- Collected data
◇ ◇ ◇

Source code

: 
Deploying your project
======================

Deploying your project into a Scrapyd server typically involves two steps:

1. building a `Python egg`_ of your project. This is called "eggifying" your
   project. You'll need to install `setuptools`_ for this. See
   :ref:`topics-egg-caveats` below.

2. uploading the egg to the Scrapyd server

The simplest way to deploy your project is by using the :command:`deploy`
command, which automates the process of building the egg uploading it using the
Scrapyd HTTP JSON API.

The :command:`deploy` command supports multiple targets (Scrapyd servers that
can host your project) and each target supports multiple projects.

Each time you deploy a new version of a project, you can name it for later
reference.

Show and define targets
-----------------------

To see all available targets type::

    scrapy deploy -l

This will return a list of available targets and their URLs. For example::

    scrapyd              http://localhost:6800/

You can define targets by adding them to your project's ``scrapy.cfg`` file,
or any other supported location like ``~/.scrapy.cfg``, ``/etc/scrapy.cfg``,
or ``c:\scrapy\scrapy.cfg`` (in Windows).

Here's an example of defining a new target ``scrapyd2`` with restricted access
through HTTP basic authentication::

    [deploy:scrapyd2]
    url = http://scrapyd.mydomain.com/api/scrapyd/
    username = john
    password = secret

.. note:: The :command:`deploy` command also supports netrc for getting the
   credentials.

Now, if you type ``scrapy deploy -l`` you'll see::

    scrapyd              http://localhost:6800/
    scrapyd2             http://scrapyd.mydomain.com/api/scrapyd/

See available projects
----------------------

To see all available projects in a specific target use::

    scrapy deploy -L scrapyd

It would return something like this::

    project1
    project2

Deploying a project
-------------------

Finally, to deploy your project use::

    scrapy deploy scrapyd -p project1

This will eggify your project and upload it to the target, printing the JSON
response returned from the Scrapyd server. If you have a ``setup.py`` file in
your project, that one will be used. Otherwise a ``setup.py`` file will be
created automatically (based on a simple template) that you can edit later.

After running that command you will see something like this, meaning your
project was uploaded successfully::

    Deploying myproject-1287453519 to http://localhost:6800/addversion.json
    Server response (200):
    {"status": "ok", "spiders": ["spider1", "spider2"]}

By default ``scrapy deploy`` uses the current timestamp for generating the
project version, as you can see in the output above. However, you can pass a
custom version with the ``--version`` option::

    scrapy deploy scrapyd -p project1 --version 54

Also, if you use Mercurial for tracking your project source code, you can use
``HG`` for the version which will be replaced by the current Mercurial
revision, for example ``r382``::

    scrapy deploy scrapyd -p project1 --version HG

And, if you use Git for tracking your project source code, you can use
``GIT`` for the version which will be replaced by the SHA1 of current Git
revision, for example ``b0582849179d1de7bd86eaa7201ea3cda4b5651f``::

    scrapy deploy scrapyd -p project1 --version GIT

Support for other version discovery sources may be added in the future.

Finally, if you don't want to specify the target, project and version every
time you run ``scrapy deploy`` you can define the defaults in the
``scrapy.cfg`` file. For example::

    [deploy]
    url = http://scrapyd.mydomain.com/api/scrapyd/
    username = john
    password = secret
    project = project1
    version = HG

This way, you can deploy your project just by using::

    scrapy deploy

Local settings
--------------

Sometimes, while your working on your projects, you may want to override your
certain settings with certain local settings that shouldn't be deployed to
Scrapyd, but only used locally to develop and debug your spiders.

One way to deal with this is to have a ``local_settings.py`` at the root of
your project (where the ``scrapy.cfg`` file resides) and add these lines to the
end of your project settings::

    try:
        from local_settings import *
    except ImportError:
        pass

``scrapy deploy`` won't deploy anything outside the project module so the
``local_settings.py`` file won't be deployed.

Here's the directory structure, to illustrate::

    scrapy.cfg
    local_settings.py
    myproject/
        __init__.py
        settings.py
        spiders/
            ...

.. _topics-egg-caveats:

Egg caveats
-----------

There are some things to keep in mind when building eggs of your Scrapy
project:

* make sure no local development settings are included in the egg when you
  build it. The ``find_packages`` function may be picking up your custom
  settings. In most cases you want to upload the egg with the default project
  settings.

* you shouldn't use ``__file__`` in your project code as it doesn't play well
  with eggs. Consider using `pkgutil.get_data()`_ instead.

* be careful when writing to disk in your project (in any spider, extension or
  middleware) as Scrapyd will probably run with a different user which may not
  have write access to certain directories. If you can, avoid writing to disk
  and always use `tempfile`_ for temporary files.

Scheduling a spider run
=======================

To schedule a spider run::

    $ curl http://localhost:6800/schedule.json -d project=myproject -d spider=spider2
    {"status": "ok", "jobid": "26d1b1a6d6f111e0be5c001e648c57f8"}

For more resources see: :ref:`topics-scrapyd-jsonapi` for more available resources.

◇ ◇ ◇

- Exercise
Count the lines in the records above that contain the word "shouldn", and give only the number.

- Task solution
2